** RECORDS SHOWN follows **
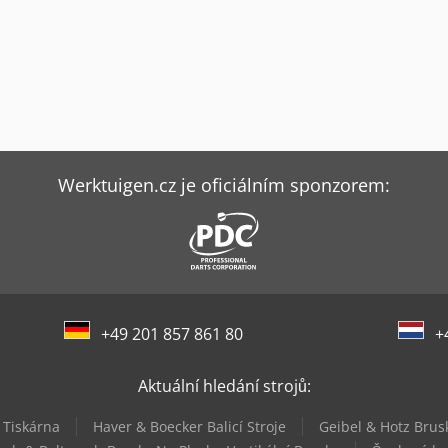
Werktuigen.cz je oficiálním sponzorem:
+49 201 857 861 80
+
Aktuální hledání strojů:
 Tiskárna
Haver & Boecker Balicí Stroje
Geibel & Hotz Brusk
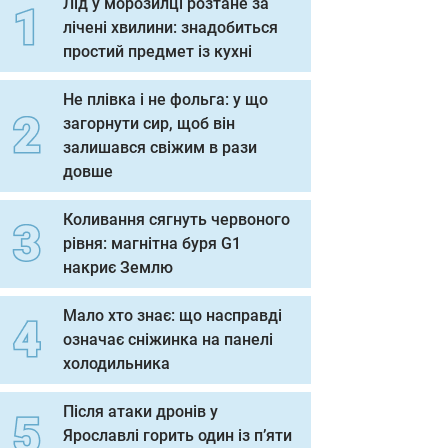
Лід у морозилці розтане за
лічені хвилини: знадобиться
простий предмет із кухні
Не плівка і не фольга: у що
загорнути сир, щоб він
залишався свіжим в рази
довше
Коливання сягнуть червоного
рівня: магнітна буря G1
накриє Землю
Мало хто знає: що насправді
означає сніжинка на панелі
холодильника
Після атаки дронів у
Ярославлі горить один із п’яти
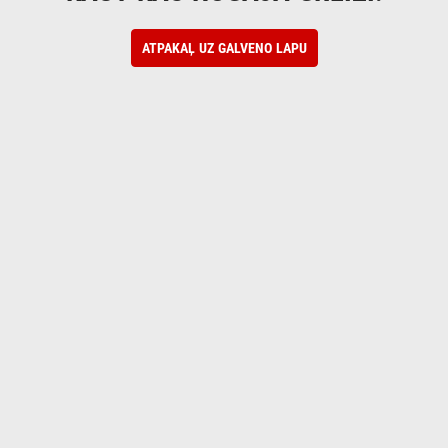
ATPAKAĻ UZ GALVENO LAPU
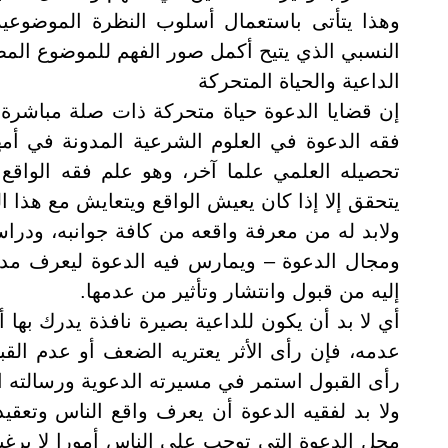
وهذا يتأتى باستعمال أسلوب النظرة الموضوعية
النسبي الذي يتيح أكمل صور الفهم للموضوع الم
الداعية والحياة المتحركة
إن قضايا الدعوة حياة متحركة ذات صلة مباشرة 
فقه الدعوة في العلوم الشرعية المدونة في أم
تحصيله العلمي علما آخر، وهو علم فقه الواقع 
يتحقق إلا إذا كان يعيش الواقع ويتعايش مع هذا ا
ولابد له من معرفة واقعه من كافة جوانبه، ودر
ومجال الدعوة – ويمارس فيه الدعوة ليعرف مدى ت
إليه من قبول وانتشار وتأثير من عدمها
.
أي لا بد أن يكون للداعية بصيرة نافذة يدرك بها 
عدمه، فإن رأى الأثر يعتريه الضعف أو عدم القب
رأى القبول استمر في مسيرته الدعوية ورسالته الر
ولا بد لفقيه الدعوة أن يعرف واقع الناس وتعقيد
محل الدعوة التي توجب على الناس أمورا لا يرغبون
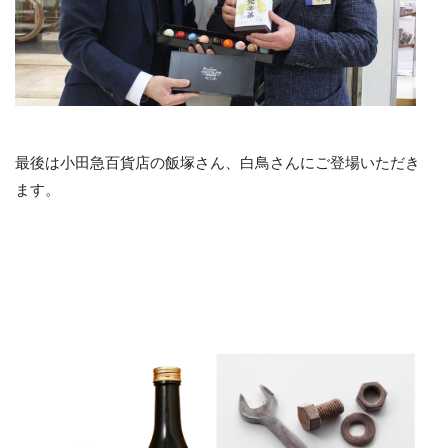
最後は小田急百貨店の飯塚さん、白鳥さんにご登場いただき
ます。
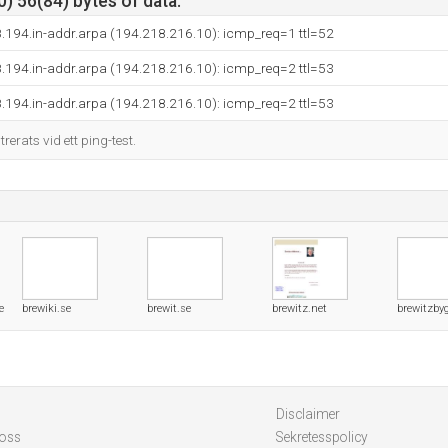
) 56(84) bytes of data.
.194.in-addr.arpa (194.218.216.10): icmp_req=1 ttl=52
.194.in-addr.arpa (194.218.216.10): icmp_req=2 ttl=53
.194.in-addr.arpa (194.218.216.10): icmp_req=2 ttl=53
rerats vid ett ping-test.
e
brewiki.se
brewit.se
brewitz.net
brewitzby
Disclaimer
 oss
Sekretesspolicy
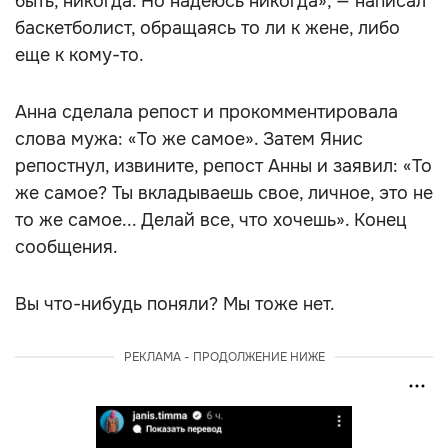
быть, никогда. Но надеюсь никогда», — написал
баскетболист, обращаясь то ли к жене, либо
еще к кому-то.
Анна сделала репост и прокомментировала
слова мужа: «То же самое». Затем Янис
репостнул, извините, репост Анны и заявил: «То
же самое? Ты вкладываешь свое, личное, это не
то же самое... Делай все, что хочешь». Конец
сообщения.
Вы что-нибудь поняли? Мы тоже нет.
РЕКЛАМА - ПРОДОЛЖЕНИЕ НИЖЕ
** End of RECORDS SHOWN **
▶ _EXERCISE OBJECTIVE_
Within the material above, how many lines contain "الواقع"? Only the number should be given.

▶ _OUTPUT FOR THIS TASK_
2